AI Translation· azure_openai

Shanghai Anshuo Information Technology Co., Ltd.
Securities Code: 300380
Securities Abbreviation: Anshuo Information
Announcement No.: 2026-005

Shanghai Anshuo Information Technology Co., Ltd. (hereinafter referred to as "the Company") and all members of the board of directors guarantee that the content of this information disclosure is true, accurate, and complete, without false records, misleading statements, or significant omissions. The term of the fifth board of directors of the Company is about to expire. According to the Company Law of the People's Republic of China (hereinafter referred to as "the Company Law"), the Shenzhen Stock Exchange GEM Listing Rules, and the Shenzhen Stock Exchange Self-Regulatory Guidelines No. 2 - Normative Operations of GEM Listed Companies, as well as relevant laws, regulations, normative documents, and the Company's Articles of Association, the Company will conduct the election of the board of directors in accordance with the relevant legal procedures. The relevant situation is hereby announced as follows:

1. Election of the Board of Directors

According to the provisions of the Articles of Association, the sixth board of directors of the Company will consist of 9 directors, including 5 non-independent directors, 1 employee representative director, and 3 independent directors. On February 27, 2026, the Company held the 17th meeting of the fifth board of directors, which reviewed and approved the proposals for the election of the board of directors and the nomination of candidates for non-independent directors and independent directors of the sixth board. After qualification review by the nomination committee of the fifth board of directors, the board agreed to nominate Mr. Gao Yong, Mr. Jiang Peng, Mr. Wang Hezhong, Mr. Yu Huihui, and Mr. Liang Mingjun as candidates for non-independent directors of the sixth board, and to nominate Mr. Liu Jianguo, Ms. Fang Hui, and Mr. Xu Shuang as candidates for independent directors of the sixth board. The resumes of the above candidates are detailed in the attachment. The independent director candidates Mr. Liu Jianguo, Ms. Fang Hui, and Mr. Xu Shuang have all obtained independent director qualification certificates recognized by the China Securities Regulatory Commission, among which Ms. Fang Hui is a professional accountant. According to the relevant provisions of the Company Law and the Articles of Association, the above director candidates still need to be submitted to the shareholders' meeting for deliberation and will be voted on using a cumulative voting system. The qualifications and independence of the independent director candidates must be filed and reviewed by the Shenzhen Stock Exchange without objection before they can be submitted to the shareholders' meeting for deliberation.
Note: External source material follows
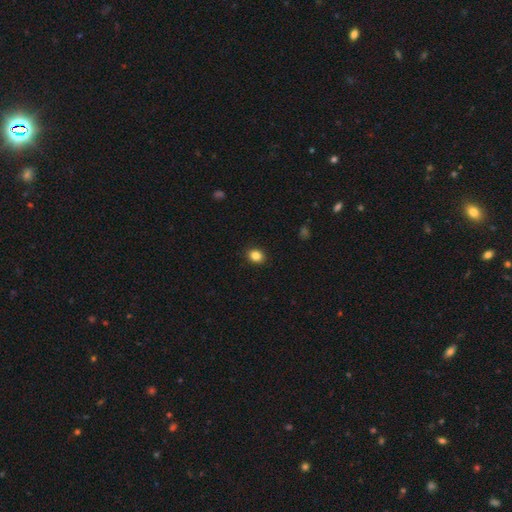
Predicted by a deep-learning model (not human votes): Smooth or featured? Predicted: smooth (p=0.86). How rounded? Predicted: round (p=0.50). Merging? Predicted: none (p=0.91).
After the completion of this election, the number of directors concurrently serving as senior management and the number of directors serving as employee representatives shall not exceed half of the total number of directors, and the number of independent directors shall not be less than one-third of the total number of board members, in compliance with relevant laws and regulations.

2. Other Explanations

After the above director candidates are approved by the shareholders' meeting, they will form the sixth board of directors together with one employee representative director elected by the employee representative assembly, with a term of three years starting from the date of approval at the first extraordinary shareholders' meeting in 2026. To ensure the normal operation of the Company's board of directors, the directors of the fifth board will continue to faithfully and diligently perform their duties and responsibilities in accordance with relevant laws, regulations, normative documents, and the Articles of Association until the new board of directors is in place. The Company expresses its heartfelt gratitude to all directors of the fifth board for their contributions during their tenure!